Will Englund, The Texas grid got crushed because its operators didn’t see the need to prepare for cold weather (WashingtonPost.com Feb. 16, 2021) (extra paragraphing added).

And from the NY Times:

One example of how Texas has gone it alone is its refusal to enforce a "reserve margin" of extra power available above expected demand, unlike all other power systems around North America. With no mandate, there is little incentive to invest in precautions for events, such as a Southern snowstorm, that are rare. Any company that took such precautions would put itself at a competitive disadvantage.

Clifford Krauss, Manny Fernandez, Ivan Penn and Rick Rojas, How Texas’ Drive for Energy Independence Set It Up for Disaster (NYTimes.com Feb. 21, 2021) (emphasis added).

UPDATE: Debate still goes on about whether the Texas electricity grid is structured to provide incentives for maintaining reliable power. See, e.g., Shelby Webb, PUC to take next step on ERCOT market redesign (HoustonChronicle.com Jan. 19, 2023); Shelby Webb, Major PUC decision about Texas' power market won't be the end of debate (HoustonChronicle.com Jan. 9, 2023).
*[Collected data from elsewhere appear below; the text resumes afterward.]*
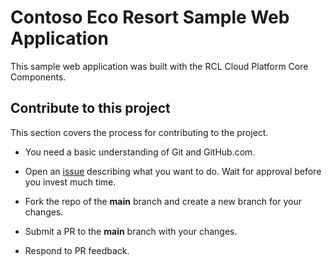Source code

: # Contoso Eco Resort Sample Web Application
This sample web application was built with the RCL Cloud Platform Core Components.

## Contribute to this project

This section covers the process for contributing to the project.

- You need a basic understanding of Git and GitHub.com.

- Open an [issue](https://github.com/rcladmin/RCL.Demo.WebApp/issues) describing what you want to do. Wait for approval before you invest much time.

- Fork the repo of the **main** branch and create a new branch for your changes.

- Submit a PR to the **main** branch with your changes.

- Respond to PR feedback.

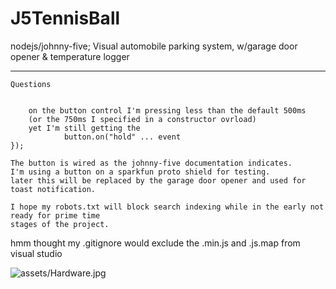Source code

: J5TennisBall
============

nodejs/johnny-five; Visual automobile parking system, w/garage door opener &amp; temperature logger

---------------------
    Questions


        on the button control I'm pressing less than the default 500ms 
        (or the 750ms I specified in a constructor ovrload)
        yet I'm still getting the 
                button.on("hold" ... event
    });

    The button is wired as the johnny-five documentation indicates. 
    I'm using a button on a sparkfun proto shield for testing. 
    later this will be replaced by the garage door opener and used for toast notification.

    I hope my robots.txt will block search indexing while in the early not ready for prime time
    stages of the project.

hmm thought my .gitignore would exclude the .min.js and .js.map from visual studio

![assets/Hardware.jpg](https://pbs.twimg.com/media/BXnuDJTCYAApjIR.jpg)

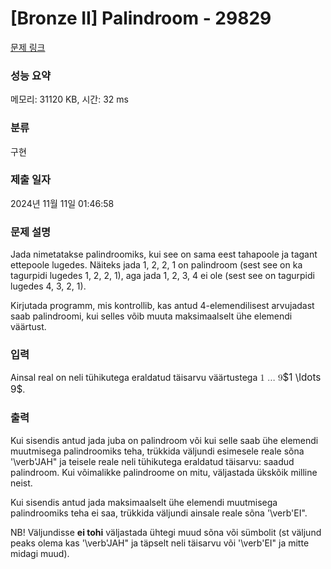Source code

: # [Bronze II] Palindroom - 29829 

[문제 링크](https://www.acmicpc.net/problem/29829) 

### 성능 요약

메모리: 31120 KB, 시간: 32 ms

### 분류

구현

### 제출 일자

2024년 11월 11일 01:46:58

### 문제 설명

<p>Jada nimetatakse palindroomiks, kui see on sama eest tahapoole ja tagant ettepoole lugedes. Näiteks jada 1, 2, 2, 1 on palindroom (sest see on ka tagurpidi lugedes 1, 2, 2, 1), aga jada 1, 2, 3, 4 ei ole (sest see on tagurpidi lugedes 4, 3, 2, 1).</p>

<p>Kirjutada programm, mis kontrollib, kas antud 4-elemendilisest arvujadast saab palindroomi, kui selles võib muuta maksimaalselt ühe elemendi väärtust.</p>

### 입력 

 <p>Ainsal real on neli tühikutega eraldatud täisarvu väärtustega <mjx-container class="MathJax" jax="CHTML" style="font-size: 109%; position: relative;"><mjx-math class="MJX-TEX" aria-hidden="true"><mjx-mn class="mjx-n"><mjx-c class="mjx-c31"></mjx-c></mjx-mn><mjx-mo class="mjx-n" space="2"><mjx-c class="mjx-c2026"></mjx-c></mjx-mo><mjx-mn class="mjx-n" space="2"><mjx-c class="mjx-c39"></mjx-c></mjx-mn></mjx-math><mjx-assistive-mml unselectable="on" display="inline"><math xmlns="http://www.w3.org/1998/Math/MathML"><mn>1</mn><mo>…</mo><mn>9</mn></math></mjx-assistive-mml><span aria-hidden="true" class="no-mathjax mjx-copytext">$1 \ldots 9$</span></mjx-container>.</p>

### 출력 

 <p>Kui sisendis antud jada juba on palindroom või kui selle saab ühe elemendi muutmisega palindroomiks teha, trükkida väljundi esimesele reale sõna '\verb'JAH" ja teisele reale neli tühikutega eraldatud täisarvu: saadud palindroom. Kui võimalikke palindroome on mitu, väljastada ükskõik milline neist.</p>

<p>Kui sisendis antud jada maksimaalselt ühe elemendi muutmisega palindroomiks teha ei saa, trükkida väljundi ainsale reale sõna '\verb'EI".</p>

<p>NB! Väljundisse <strong>ei tohi</strong> väljastada ühtegi muud sõna või sümbolit (st väljund peaks olema kas '\verb'JAH" ja täpselt neli täisarvu või '\verb'EI" ja mitte midagi muud).</p>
3.9.16. What was useful today?

Question: What did you find useful to you in class today?

Feel free to use the group whiteboards (both classes):       • Group 1       • Group 2       • Group 3       • Group 4       • Group 5       • Group 6

Request: I'd like to call on someone to take notes in the Group 1 whiteboard — I'll copy and paste the notes into this class plan for future reference. I'll spin the wheel to call on people.